## PROBLEM
With the line containing "2. **State updates" as the final line, restate exactly every line of the data below from the first one onward, and copy no pictures.

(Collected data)

┌────────

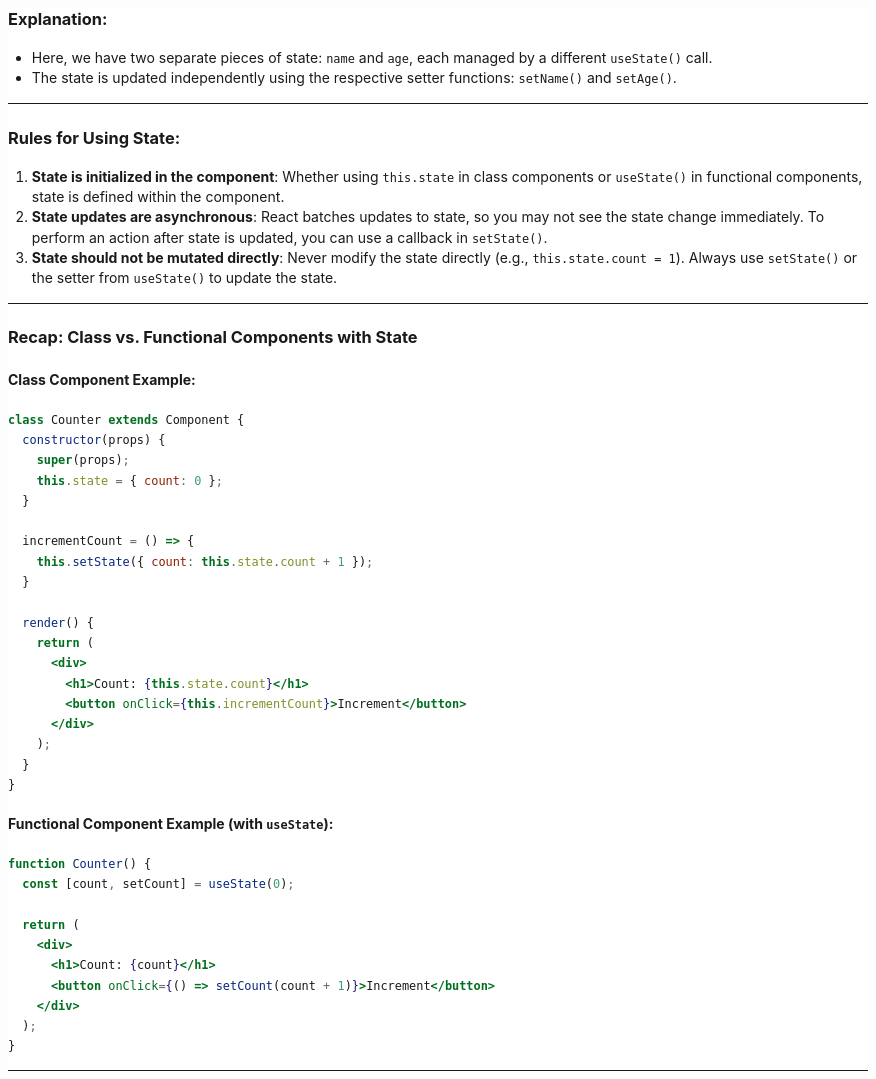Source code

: ### Explanation:
- Here, we have two separate pieces of state: `name` and `age`, each managed by a different `useState()` call.
- The state is updated independently using the respective setter functions: `setName()` and `setAge()`.

---

### Rules for Using State:
1. **State is initialized in the component**: Whether using `this.state` in class components or `useState()` in functional components, state is defined within the component.
2. **State updates are asynchronous**: React batches updates to state, so you may not see the state change immediately. To perform an action after state is updated, you can use a callback in `setState()`.
3. **State should not be mutated directly**: Never modify the state directly (e.g., `this.state.count = 1`). Always use `setState()` or the setter from `useState()` to update the state.

---

### Recap: Class vs. Functional Components with State

#### Class Component Example:
```jsx
class Counter extends Component {
  constructor(props) {
    super(props);
    this.state = { count: 0 };
  }

  incrementCount = () => {
    this.setState({ count: this.state.count + 1 });
  }

  render() {
    return (
      <div>
        <h1>Count: {this.state.count}</h1>
        <button onClick={this.incrementCount}>Increment</button>
      </div>
    );
  }
}
```

#### Functional Component Example (with `useState`):
```jsx
function Counter() {
  const [count, setCount] = useState(0);

  return (
    <div>
      <h1>Count: {count}</h1>
      <button onClick={() => setCount(count + 1)}>Increment</button>
    </div>
  );
}
```

---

└────────

## EXERCISE RESPONSE
Source code

: ### Explanation:
- Here, we have two separate pieces of state: `name` and `age`, each managed by a different `useState()` call.
- The state is updated independently using the respective setter functions: `setName()` and `setAge()`.

---

### Rules for Using State:
1. **State is initialized in the component**: Whether using `this.state` in class components or `useState()` in functional components, state is defined within the component.
2. **State updates are asynchronous**: React batches updates to state, so you may not see the state change immediately. To perform an action after state is updated, you can use a callback in `setState()`.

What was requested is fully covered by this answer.